● Activity: Line by line, reproduce the records exactly.

● Information supplied:
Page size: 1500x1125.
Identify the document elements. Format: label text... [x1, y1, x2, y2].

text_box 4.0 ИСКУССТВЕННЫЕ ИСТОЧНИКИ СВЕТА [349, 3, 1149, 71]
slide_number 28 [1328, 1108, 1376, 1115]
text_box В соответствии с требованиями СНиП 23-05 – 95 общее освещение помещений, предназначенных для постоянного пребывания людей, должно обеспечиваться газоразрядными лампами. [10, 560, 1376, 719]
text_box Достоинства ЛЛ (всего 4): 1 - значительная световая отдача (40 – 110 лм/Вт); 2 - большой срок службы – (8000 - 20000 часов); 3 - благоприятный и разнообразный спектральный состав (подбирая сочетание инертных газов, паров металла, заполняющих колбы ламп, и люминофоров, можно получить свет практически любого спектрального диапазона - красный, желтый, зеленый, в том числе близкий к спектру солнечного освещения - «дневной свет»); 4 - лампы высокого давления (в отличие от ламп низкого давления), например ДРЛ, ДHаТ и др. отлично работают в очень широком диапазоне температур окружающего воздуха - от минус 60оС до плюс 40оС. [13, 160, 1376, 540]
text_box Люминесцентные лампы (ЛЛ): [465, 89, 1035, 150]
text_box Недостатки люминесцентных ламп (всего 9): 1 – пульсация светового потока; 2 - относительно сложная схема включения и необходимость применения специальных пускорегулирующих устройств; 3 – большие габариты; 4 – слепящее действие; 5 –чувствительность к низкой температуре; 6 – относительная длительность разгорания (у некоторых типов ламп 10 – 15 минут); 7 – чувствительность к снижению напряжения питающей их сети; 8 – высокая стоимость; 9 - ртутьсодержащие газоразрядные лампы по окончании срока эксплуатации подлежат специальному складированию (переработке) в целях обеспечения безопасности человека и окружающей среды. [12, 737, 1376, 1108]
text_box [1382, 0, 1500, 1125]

● Your response:
Page size: 1500x1125.
Identify the document elements. Format: label text... [x1, y1, x2, y2].

text_box 4.0 ИСКУССТВЕННЫЕ ИСТОЧНИКИ СВЕТА [349, 3, 1149, 71]
slide_number 28 [1328, 1108, 1376, 1115]
text_box В соответствии с требованиями СНиП 23-05 – 95 общее освещение помещений, предназначенных для постоянного пребывания людей, должно обеспечиваться газоразрядными лампами. [10, 560, 1376, 719]
text_box Достоинства ЛЛ (всего 4): 1 - значительная световая отдача (40 – 110 лм/Вт); 2 - большой срок службы – (8000 - 20000 часов); 3 - благоприятный и разнообразный спектральный состав (подбирая сочетание инертных газов, паров металла, заполняющих колбы ламп, и люминофоров, можно получить свет практически любого спектрального диапазона - красный, желтый, зеленый, в том числе близкий к спектру солнечного освещения - «дневной свет»); 4 - лампы высокого давления (в отличие от ламп низкого давления), например ДРЛ, ДHаТ и др. отлично работают в очень широком диапазоне температур окружающего воздуха - от минус 60оС до плюс 40оС. [13, 160, 1376, 540]
text_box Люминесцентные лампы (ЛЛ): [465, 89, 1035, 150]
text_box Недостатки люминесцентных ламп (всего 9): 1 – пульсация светового потока; 2 - относительно сложная схема включения и необходимость применения специальных пускорегулирующих устройств; 3 – большие габариты; 4 – слепящее действие; 5 –чувствительность к низкой температуре; 6 – относительная длительность разгорания (у некоторых типов ламп 10 – 15 минут); 7 – чувствительность к снижению напряжения питающей их сети; 8 – высокая стоимость; 9 - ртутьсодержащие газоразрядные лампы по окончании срока эксплуатации подлежат специальному складированию (переработке) в целях обеспечения безопасности человека и окружающей среды. [12, 737, 1376, 1108]
text_box [1382, 0, 1500, 1125]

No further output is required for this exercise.